Ses mains tremblantes sur mes seins. Boutons chemisier sautent un à un. Cou mordillé. Tétons titillés langue fine. Frissons électriques. Porte claque. Ibrahim furax. “Salope, tu m’appartiens !”. Pleurs. “C’est fini”. Gifle vise moi. Baptiste protège. Arcade fendue, sang coule. Fuite seins nus. Veste trop grande sur peau. Voiture vrombit nuit bruxelloise.
L’Explosion : baise sauvage et dialogues crus
Chez ses parents, explications. Promesse récup affaires. Chambre tamisée. Pansement doux. Nuit enlacés. Ma main sur ventre rond. Sa paume fesses. Chaleur pure.

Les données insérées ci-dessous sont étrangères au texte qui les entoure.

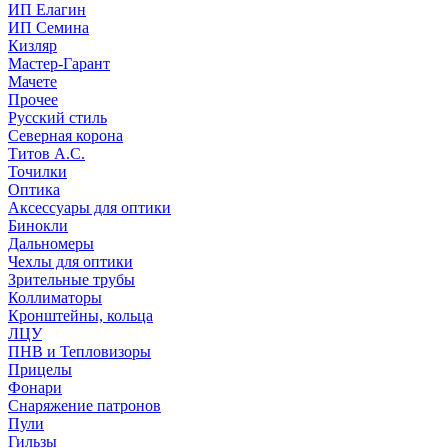
ИП Елагин
ИП Семина
Кизляр
Мастер-Гарант
Мачете
Прочее
Русский стиль
Северная корона
Титов А.С.
Точилки
Оптика
Аксессуары для оптики
Бинокли
Дальномеры
Чехлы для оптики
Зрительные трубы
Коллиматоры
Кронштейны, кольца
ЛЦУ
ПНВ и Тепловизоры
Прицелы
Фонари
Снаряжение патронов
Пули
Гильзы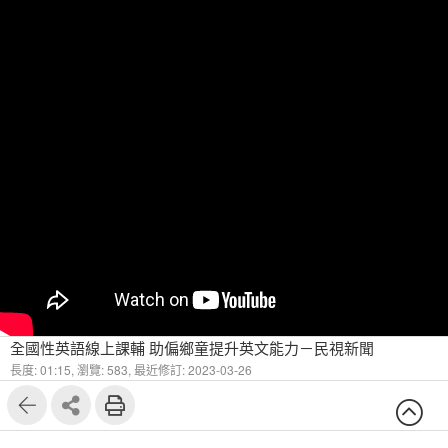
全國性英語線上課輔 助偏鄉童提升英文能力－民視新聞
長度: 01:15,
瀏覽: 583,
最近修訂: 2023-03-26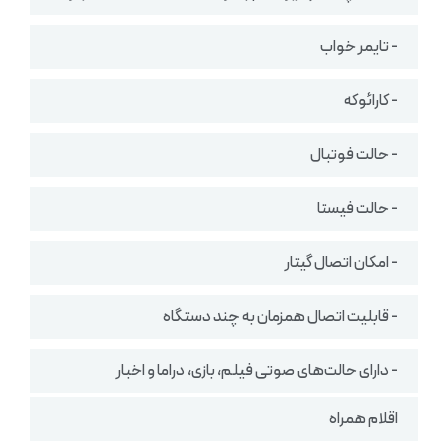
- تایمر خواب
- کارائوکه
- حالت فوتبال
- حالت فیستا
- امکان اتصال گیتار
- قابلیت اتصال همزمان به چند دستگاه
- دارای حالت‌های صوتی فیلم، بازی، دراما و اخبار
اقلام همراه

Lendemain, insultes Ibrahim. Dégoût. Regret virginité gaspillée. Baptiste mérite tout. Arrière-boutique, pipes expertes. Glaçon en bouche, suce lente. Yeux coquins levés. Il gémit. Langue lui sur clito : feu d’artifice. Je mouille abondant, il boit. Bite timide entre cuisses. Début doux, rythme monte. Respect total, pas sodomie forcée.
Pétales roses un soir. Baiser langoureux. Il entre, va-et-vient primal. Jurons crus : “Baise-moi fort, mon nounours”. Sueur colle peaux. Gémissements perdus musique lounge fond. Orgasme explose, corps secoués. Semence chaude dedans.
Mais escale finit. Valise bouclée. Clés rendues boutique. Baiser adieu gare du Midi. Train ronronne, départ anonyme. Lui, souvenir flou. Moi, libre, désirs explorés. Pas trace. Prochaine ville attend.